Many previous studies traditionally focused on the changes of taxonomic diversity (i.e., TD) to floodplain disconnection, whereas basically ignored the response of phylogenetic and functional diversity (i.e., PD and FD) (Cardoso et al., 2017; Lepš et al., 2001). The TD was an effective indicator of ecological status, but TD had some limitations, as it regarded different species as an identical unit and ignored the considerable differences in functional traits and phylogeny among different species (Dı́Az and Cabido, 2001). Thus, ecologists have realized the need of incorporating functional and phylogenetic information of species into the biodiversity studies (D’agata et al., 2014). Comparing to TD indices, the FD indices usually respond strongly and reliably to environment changes, due to their closer associations with environmental gradient (Mccarthy, 2004; Villéger et al., 2014). Furthermore, FD can directly reflect the influence of species to the ecosystem function (Lei et al., 2016; Mcgill et al., 2006). For PD, as it measures the evolutionary relationship among species, examinations from an PD perspective actually reflects the evolutionary history of species in the process of community assembly (Narwani et al., 2015). Furthermore, integrating PD and FD to biodiversity studies can provide important complements to TD, and guidance to environmental managers and ecologists for effective biodiversity conservation (Alahuhta et al., 2019; Dolédec et al., 2017; Liu and Wang, 2018).
Freshwater molluscs (i.e., gastropods and bivalves), are one of the most diverse and important organism groups in river floodplains, playing an important role in material and energy circulation of floodplain ecosystems (Christian and Harris, 2008; Gössling et al., 2004).
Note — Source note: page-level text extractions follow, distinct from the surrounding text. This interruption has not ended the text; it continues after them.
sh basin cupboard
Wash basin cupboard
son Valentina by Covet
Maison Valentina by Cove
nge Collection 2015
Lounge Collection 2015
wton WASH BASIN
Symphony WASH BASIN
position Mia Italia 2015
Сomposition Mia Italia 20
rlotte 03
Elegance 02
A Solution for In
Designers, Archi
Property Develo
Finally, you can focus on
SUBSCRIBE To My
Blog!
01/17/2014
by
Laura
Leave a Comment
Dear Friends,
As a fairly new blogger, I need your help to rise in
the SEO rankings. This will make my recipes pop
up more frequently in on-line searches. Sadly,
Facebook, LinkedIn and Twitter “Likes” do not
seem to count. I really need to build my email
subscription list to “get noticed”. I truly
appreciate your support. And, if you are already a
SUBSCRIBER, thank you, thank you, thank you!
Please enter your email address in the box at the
Whereas floodplain disconnection led to dramatic biodiversity decline of freshwater molluscs, making them become one of the most threatened groups (Obolewski et al., 2009). Up to now, few studies evaluated the impacts of hydrological disconnection on the freshwater molluscs from multiple diversity dimensions (Jiang et al., 2021). Thus, there is an urgent need to evaluate how multifaceted alpha and beta diversity of molluscan assemblages respond to river-lake disconnection, especially through a comparison before and after disconnection.
In this study, we selected 7 lakes in the Yangtze River floodplain to evaluate how river-lake disconnection affected taxonomic, functional and phylogenetic alpha and beta diversity of freshwater molluscs during the past 60 years. Historically, the 7 lakes were all connected with the Yangtze River stem, whereas only 2 lakes (Lakes Dongting and Poyang) remained connecting in the current period. Firstly, we tested the changes of alpha and beta diversity and compared the changed between historical and current periods. Secondly, we examined the correlations between changes in diversity among different facets. Specifically, we predicted the multiple facets of alpha diversity would decrease through time, whereas beta diversity would increase after disconnection we hypothesized the multiple facets of alpha diversity would decrease through time, but beta diversity would increase after disconnection.